I had natural wood paneling in my sunroom and could not stand how it looked. So I lightly sanded the paneling, primed the walls and painted. (Don't try to skip priming the walls: this extra step will provide the proper base between the paneling and your chosen paint color. Without the primer the paint could easily peel off the paneling). The resulting look is reminiscent of old fashioned bead-n-board. It looks wonderful. Also, I added a chair rail around the room and walled papered by bottom half of the room with a lovely vine and leaf pattern paper. Painting the room really opened it up and made it a very welcoming space.
FYI. if the grooves are really deep you can always fill them with wood putty to even out the wall prior to painting.

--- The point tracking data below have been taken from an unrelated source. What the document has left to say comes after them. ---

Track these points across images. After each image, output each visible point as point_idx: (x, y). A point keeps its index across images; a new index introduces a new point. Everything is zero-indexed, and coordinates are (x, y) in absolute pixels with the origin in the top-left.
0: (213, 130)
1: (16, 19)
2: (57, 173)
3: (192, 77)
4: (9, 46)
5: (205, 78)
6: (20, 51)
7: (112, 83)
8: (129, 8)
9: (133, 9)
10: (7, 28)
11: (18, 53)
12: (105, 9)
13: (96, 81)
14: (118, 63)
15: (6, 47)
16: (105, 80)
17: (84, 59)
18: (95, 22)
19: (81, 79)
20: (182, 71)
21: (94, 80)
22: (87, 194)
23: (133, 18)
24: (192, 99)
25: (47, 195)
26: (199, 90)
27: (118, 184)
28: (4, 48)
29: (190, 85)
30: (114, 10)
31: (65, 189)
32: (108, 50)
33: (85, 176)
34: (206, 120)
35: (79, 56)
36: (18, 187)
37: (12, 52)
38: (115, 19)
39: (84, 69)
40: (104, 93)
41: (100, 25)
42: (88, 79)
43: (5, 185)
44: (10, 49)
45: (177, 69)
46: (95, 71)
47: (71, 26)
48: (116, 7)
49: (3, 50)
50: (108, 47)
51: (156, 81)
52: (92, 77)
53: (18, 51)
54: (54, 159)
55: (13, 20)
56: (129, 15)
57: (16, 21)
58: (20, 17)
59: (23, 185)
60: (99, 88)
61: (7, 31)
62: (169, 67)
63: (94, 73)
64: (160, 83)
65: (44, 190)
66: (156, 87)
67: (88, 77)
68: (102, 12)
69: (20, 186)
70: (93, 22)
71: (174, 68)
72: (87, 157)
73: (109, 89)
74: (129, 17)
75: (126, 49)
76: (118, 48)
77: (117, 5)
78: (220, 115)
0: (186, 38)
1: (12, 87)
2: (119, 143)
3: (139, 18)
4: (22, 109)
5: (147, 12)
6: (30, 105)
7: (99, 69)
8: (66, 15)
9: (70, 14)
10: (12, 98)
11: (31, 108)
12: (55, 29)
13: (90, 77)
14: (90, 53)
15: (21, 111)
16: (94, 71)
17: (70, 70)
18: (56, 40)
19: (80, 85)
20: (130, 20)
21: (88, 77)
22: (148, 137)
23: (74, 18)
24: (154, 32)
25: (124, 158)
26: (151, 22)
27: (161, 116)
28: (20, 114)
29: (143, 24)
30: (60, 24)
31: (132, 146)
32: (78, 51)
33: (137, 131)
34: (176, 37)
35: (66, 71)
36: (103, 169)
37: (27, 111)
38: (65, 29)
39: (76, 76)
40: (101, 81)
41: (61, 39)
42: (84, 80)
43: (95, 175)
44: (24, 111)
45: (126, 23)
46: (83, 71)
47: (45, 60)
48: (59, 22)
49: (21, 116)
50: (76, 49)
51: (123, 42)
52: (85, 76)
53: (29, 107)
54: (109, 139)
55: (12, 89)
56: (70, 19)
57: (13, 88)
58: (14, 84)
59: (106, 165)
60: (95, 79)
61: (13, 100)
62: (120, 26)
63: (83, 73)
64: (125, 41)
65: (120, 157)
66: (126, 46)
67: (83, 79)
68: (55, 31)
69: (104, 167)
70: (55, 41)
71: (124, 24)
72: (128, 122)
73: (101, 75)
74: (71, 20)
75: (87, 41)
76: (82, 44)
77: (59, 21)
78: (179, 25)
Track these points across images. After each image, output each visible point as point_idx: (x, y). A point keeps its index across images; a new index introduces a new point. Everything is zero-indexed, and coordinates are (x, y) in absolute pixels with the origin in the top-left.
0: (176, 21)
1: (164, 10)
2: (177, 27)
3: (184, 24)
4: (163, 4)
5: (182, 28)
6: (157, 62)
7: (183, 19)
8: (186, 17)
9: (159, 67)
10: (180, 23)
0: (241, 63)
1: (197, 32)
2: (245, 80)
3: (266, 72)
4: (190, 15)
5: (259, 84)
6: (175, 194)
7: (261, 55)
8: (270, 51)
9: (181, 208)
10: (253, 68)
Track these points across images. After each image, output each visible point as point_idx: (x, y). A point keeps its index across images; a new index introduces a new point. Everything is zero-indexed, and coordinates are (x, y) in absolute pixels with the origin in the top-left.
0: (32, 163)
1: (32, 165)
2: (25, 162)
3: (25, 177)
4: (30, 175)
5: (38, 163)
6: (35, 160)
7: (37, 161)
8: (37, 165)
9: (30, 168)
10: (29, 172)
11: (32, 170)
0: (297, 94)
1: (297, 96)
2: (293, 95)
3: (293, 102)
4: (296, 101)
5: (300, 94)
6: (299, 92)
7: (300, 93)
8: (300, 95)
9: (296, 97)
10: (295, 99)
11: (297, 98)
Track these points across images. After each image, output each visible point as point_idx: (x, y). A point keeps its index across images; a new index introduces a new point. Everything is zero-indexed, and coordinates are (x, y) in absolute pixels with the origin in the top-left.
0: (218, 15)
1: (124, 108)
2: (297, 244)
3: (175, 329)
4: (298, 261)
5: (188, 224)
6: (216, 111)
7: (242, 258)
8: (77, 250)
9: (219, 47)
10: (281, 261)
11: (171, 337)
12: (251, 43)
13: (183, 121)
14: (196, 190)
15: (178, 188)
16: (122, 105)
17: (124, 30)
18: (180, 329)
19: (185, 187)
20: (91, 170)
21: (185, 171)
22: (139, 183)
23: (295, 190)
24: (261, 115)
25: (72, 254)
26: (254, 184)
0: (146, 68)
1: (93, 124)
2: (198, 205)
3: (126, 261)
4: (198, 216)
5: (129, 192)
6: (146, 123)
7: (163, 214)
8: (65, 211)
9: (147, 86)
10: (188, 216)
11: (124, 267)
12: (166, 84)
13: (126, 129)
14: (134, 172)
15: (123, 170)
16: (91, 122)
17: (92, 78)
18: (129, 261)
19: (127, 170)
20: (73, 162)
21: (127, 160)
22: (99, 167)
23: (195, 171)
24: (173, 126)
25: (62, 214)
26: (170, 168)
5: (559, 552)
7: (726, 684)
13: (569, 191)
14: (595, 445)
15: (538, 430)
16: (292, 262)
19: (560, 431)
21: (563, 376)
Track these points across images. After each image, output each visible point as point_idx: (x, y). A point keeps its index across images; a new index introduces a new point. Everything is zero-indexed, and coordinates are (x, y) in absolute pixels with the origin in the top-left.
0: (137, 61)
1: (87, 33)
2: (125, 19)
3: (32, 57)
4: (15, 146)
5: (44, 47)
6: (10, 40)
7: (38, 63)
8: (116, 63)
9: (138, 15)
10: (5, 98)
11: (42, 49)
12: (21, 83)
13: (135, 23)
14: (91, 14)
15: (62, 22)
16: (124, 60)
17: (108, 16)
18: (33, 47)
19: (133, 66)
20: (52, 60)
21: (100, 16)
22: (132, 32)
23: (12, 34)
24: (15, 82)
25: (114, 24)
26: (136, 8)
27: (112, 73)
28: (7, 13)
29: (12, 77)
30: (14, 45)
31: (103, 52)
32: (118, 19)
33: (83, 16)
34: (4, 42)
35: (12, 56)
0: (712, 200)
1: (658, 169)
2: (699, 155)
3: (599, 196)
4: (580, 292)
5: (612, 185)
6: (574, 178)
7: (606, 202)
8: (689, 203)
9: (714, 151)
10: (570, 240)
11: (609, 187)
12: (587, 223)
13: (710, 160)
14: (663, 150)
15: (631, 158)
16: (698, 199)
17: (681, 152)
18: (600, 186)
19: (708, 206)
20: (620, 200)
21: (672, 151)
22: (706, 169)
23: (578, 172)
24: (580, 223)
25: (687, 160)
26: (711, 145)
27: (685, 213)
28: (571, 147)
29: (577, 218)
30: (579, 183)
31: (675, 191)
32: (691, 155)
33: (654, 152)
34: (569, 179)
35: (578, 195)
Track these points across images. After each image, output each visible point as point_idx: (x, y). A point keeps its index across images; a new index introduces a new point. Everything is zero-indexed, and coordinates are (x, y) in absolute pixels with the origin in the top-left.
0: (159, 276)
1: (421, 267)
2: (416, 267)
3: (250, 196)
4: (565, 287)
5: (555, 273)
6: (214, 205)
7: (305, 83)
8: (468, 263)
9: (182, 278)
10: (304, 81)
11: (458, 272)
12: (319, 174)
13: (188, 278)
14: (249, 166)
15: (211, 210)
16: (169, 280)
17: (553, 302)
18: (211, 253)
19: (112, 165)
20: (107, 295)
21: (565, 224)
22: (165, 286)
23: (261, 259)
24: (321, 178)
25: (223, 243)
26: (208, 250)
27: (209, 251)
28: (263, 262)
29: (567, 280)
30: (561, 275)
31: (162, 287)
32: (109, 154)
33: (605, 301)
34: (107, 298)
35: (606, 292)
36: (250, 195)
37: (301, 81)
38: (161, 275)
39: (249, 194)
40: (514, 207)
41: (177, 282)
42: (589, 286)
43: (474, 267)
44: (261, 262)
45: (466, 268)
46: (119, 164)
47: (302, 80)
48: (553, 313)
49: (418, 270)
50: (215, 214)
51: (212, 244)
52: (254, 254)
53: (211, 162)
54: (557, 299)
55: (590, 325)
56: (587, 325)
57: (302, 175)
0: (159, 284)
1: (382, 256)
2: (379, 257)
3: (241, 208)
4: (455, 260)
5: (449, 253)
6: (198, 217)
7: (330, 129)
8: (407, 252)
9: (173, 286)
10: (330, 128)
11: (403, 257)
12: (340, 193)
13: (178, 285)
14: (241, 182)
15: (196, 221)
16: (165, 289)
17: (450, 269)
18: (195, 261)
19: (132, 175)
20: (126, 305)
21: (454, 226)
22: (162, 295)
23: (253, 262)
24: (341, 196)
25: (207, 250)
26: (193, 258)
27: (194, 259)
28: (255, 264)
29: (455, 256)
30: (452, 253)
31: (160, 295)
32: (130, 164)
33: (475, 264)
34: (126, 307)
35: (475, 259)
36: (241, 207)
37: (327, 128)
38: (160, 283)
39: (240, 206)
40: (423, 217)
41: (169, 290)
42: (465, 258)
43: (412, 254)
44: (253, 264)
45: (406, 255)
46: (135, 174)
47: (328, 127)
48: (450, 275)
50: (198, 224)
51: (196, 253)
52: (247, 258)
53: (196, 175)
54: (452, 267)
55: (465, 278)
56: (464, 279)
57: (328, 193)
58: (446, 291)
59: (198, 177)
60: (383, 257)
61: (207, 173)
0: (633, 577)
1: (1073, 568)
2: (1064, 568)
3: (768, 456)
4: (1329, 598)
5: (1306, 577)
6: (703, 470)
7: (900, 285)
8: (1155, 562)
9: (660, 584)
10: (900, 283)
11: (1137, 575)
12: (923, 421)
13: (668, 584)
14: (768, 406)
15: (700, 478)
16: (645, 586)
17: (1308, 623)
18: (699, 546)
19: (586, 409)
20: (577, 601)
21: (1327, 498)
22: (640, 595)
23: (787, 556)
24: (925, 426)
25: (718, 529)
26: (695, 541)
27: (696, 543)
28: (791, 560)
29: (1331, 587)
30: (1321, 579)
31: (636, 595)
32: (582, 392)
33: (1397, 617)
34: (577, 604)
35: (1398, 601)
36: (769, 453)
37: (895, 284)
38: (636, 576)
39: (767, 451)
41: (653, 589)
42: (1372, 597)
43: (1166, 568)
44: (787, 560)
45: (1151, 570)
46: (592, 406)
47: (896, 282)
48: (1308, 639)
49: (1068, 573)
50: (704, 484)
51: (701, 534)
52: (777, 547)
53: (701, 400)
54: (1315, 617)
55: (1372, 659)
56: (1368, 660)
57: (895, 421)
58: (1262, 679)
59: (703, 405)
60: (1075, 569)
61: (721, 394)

We had paneling in our gameroom and it made the room very dark. We just used Kilz primer and Benjamin Moore taupe colored paint. It was very easy to do and really brightened up the room. We also used MDF for crown moulding and baseboard.(very easy to paint and to work with in general). The room looks great and it has been about 5 years. Just go for it.
Sandy from Pittsburgh
What's the best thing to use on paneling that is too dry and needs to be cleaned?
By glenda dunnigan from Belleville, IL
When I had wood paneling I used Old English Oil or Pledge to keep it nice looking.
Pledge orange oil. It cleans, polishes, and smells so good. Or lemon oil. I like the orange better, it is not greasy.
Scott's Liquid Gold is a similar product that is good for cleaning and shining wood.
To clean dried out paneling, I use Murphy's oil soap.
I varnished all my paneling and some of it came out darker than the others. If I re-varnish the lighter pieces will it match up? Should I use polyurethane to seal it?
My dining room has wood (the real stuff) paneling and I want to give it a face lift. I am looking for a simple way to lighten the wood without re-stripping the whole room or painting over such quality wood. Does anyone have a fairly simple solution to my problem?
I have stained and vanished custom wood picture frame paneling in the living room and some in the dining room. I would like to whitewash or paint the paneling in the living room to give it an old Western or antique type of look. Anyone have some suggestions on how to achieve this finish?